É humano e compreensível que os judeus mais ricos e ocidentalizados não quisessem ser identificados com esses miseráveis. Não é menos humano e compreensível, porém, que os miseráveis tentassem sair de suas cidadezinhas de origem e buscassem um trabalho, qualquer trabalho, nas cidades maiores da Europa Oriental ou mesmo na Ocidental.
Nesse movimento gerava-se uma tensão: de um lado, os judeus emancipados e burgueses tentando demonstrar quão emancipados eram, quão pouco de judaísmo lhes restava e quão leais súditos eram de seus governantes. Por outro lado, os miseráveis chegando e solicitando ajuda de seus correligionários em nome dos laços milenares que supostamente uniam a todos. E, pairando sobre todos, os burgueses não-judeus tentando desqualificar os judeus burgueses, alijando-os de cargos importantes em nome de uma pretensa "essência judaica", que não lhes permitiria ser bons cidadãos russos ou franceses.
O Caso Dreyfus, em que um capitão francês de origem judaica, Alfred Dreyfus, foi julgado, condenado e preso injustamente por traição, num complô anti-semita evidente, deu ao jovem Herzl, correspondente em Paris, a certeza de que um Estado Nacional judaico era fundamental.
Tão pouco ligado ao imaginário judaico estava Herzl que, de início, idealizou esse Estado em qualquer lugar, África ou América, não necessariamente no local que despertava a imaginação dos mais tradicionalistas, a Terra Santa, Jerusalém. Só mais tarde, orientado por judeus da Europa Oriental, é que percebeu não ser viável despertar o interesse da população propondo qualquer lugar alternativo.

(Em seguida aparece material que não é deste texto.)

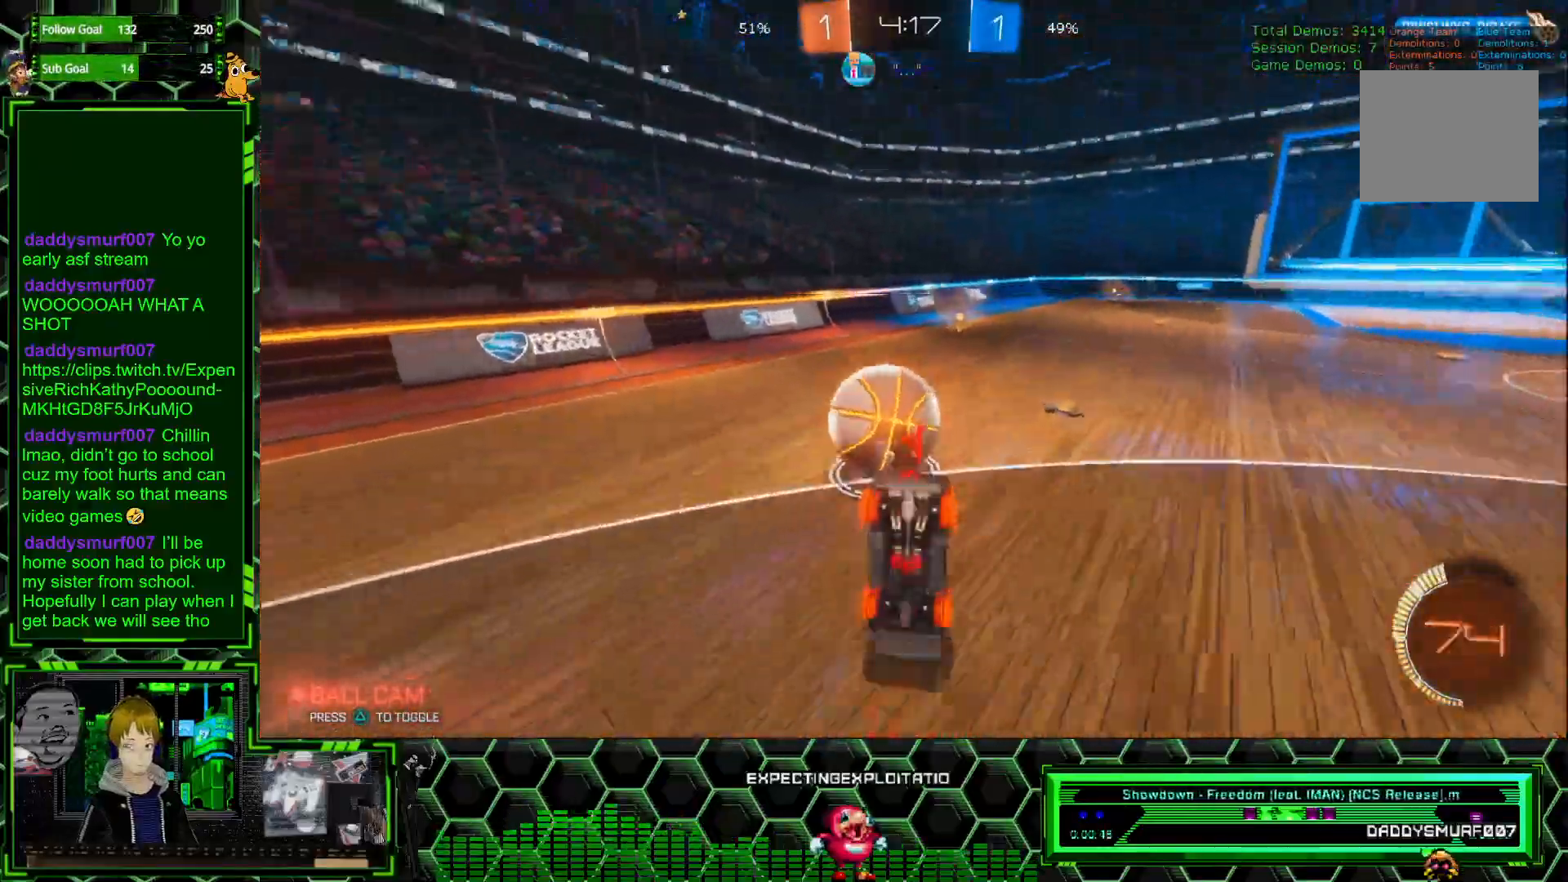
{"buttons": ["R2"], "left_stick": "center", "events": []}
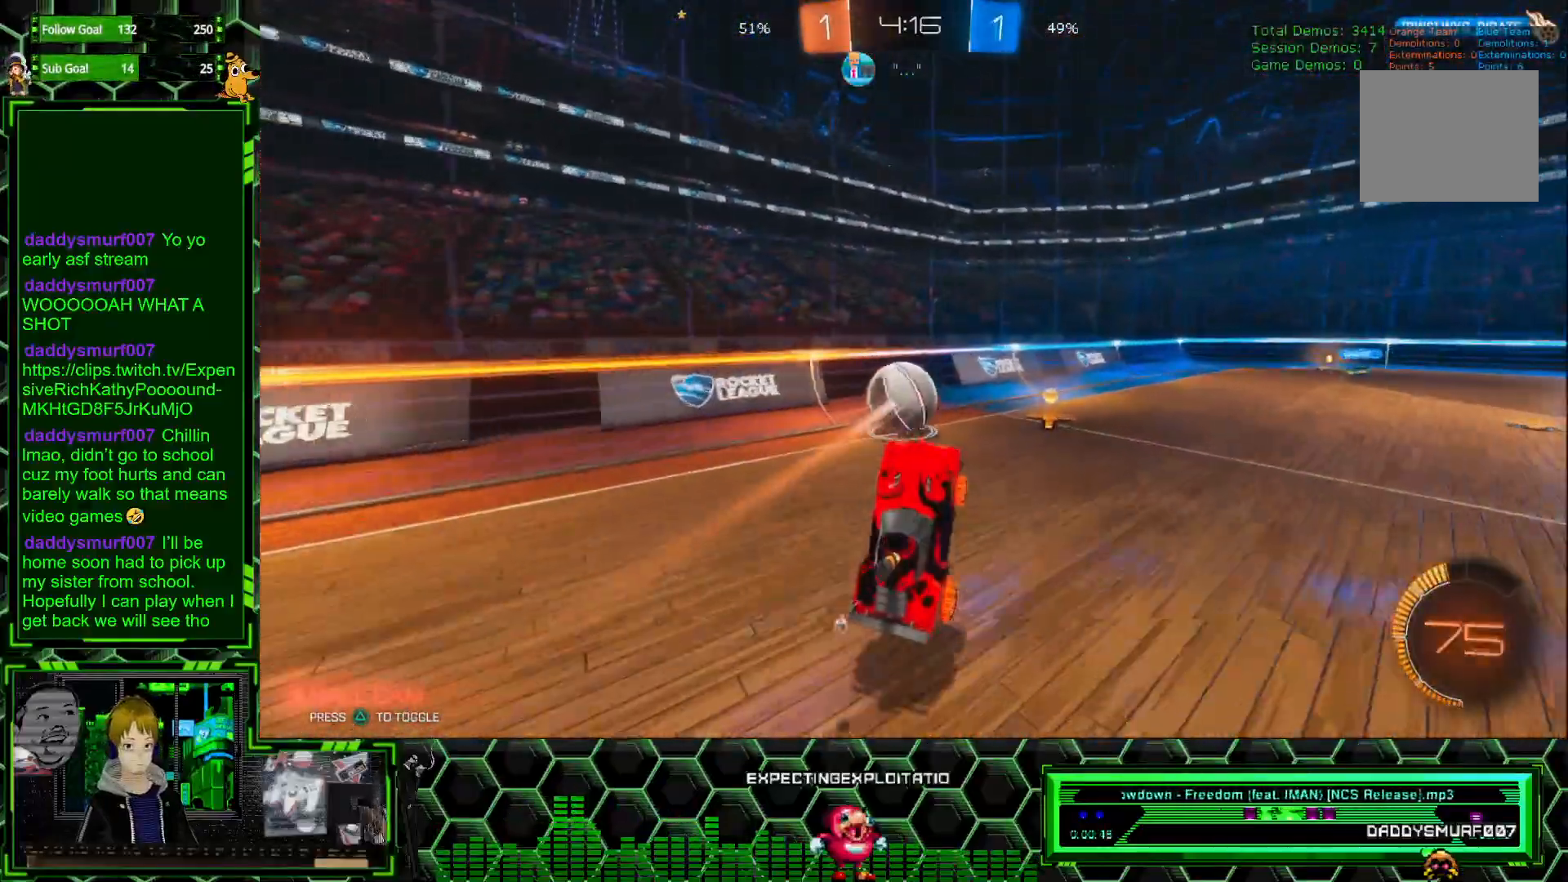
{"buttons": ["R2"], "left_stick": "left", "events": [[117, "R1", "down"], [400, "left_stick", "left"], [433, "R1", "up"]]}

Herzl dizia textualmente querer resolver o problema dos judeus mais pobres. Era para eles, em primeiro lugar, que o Estado deveria ser construído. Com isso, ele esperava solucionar dois problemas: o dos próprios miseráveis e, mais importante, o dos judeus emancipados.
Ele tinha a ilusão de que, sem a incômoda presença dos miseráveis nas cidades e nas consciências dos judeus ocidentalizados, estes nunca mais seriam perseguidos. Hitler e o nazismo viriam desmenti-lo, de maneira trágica. Mas, ironia da história, foi exatamente o genocídio judaico que gerou condições para o surgimento do atual Estado de Israel, a materialização do sonho de Herzl.